Herkesin elinde bir çubuk
Karıştırmakta
Sığ olmayan bu birikintiyi
…
Yıllanmış deniz kabuğunun inci dökmediğini düşün
Hah işte o benim!
Faydasız…
Ah! Beklentilerimiz kadar olamayışımız!
Kendimizi keşfedilmemiş antik şehirler gibi sanışımız…
Topal sanrı’larımız…
…
Hâsılı,
Tartıda küsuratlı gelip de “Helal olsun” denilip verilen fazlalığız biz!
Poşet torbalarından dolap bölmelerine yaşadığımız bir hayat var ki sorma!

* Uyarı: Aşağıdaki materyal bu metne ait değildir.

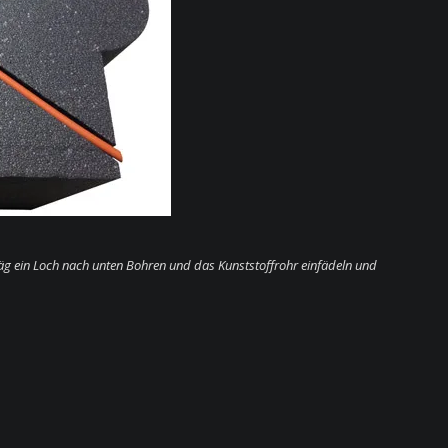
räg ein Loch nach unten Bohren und das Kunststoffrohr einfädeln und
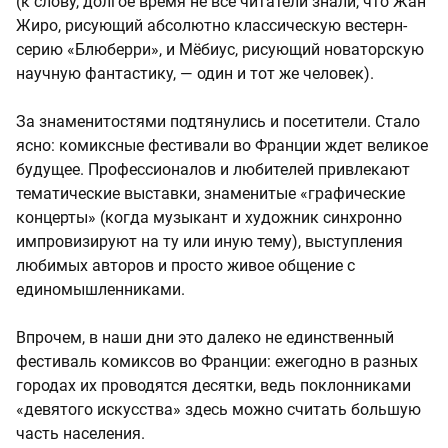
(к слову, долгое время не все читатели знали, что Жан
Жиро, рисующий абсолютно классическую вестерн-
серию «Блюберри», и Мёбиус, рисующий новаторскую
научную фантастику, — один и тот же человек).
За знаменитостями подтянулись и посетители. Стало
ясно: комиксные фестивали во Франции ждет великое
будущее. Профессионалов и любителей привлекают
тематические выставки, знаменитые «графические
концерты» (когда музыкант и художник синхронно
импровизируют на ту или иную тему), выступления
любимых авторов и просто живое общение с
единомышленниками.
Впрочем, в наши дни это далеко не единственный
фестиваль комиксов во Франции: ежегодно в разных
городах их проводятся десятки, ведь поклонниками
«девятого искусства» здесь можно считать большую
часть населения.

Tat vermiyor ya, ne içimiz ne dışımız,
Ondan bütün bunlar!
Ondan bütün bu ruhsuz yaşayışlar!
Olgunlaşmadan düştük ya dibimize,
Sabırsızlığımızdan çatladıkta tatlılığımız aktı küçük yarıklar arasından toprağa…

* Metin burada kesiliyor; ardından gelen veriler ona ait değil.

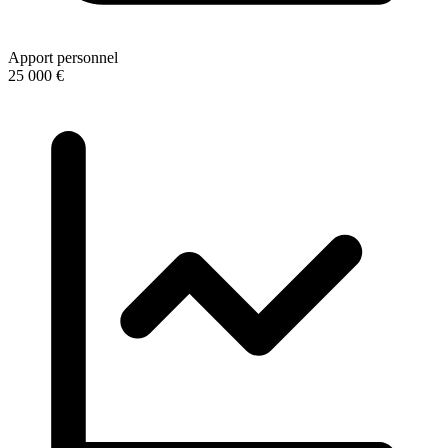
Apport personnel
25 000 €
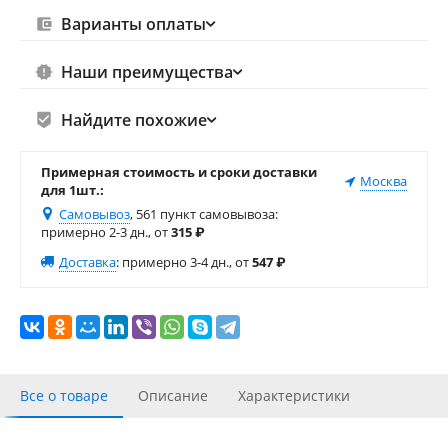
Варианты оплаты
Наши преимущества
Найдите похожие
Примерная стоимость и сроки доставки
Москва
для 1шт.:
Самовывоз
, 561 пункт самовывоза
:
примерно 2-3 дн., от
315
₽
Доставка
:
примерно 3-4 дн., от
547
₽
Все о товаре
Описание
Характеристики
С этим товаром покупали
Отзывы (2)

Saman tadı kaldı kabuğumuz içinde bir tek!
Maddemiz var diye bu yaşayışlar,
Yoksa
Gerçekte var olduğumuzdan değil!
Bir yaşayış ki yaşadığımız,
Yaşandığından pişman…
Bu yazıya 5 yorum yapıldı.
Onu değerlendiren ondan varlık çıkararak ona bir değer verdi aslında.Ben ise ancak bana ait olduğunu sandığım bu maddi varlığı ve onu ayakta tutan bu ruhu,işlediği fiilleri,düşündükleri,yapıp etmeleri bakımından değerlendirebilirim.Kısacası boyum yokluğa değmez benim.Acizlik işte.
Teşekkür ederim.Değerlendirme ve tavsiye için...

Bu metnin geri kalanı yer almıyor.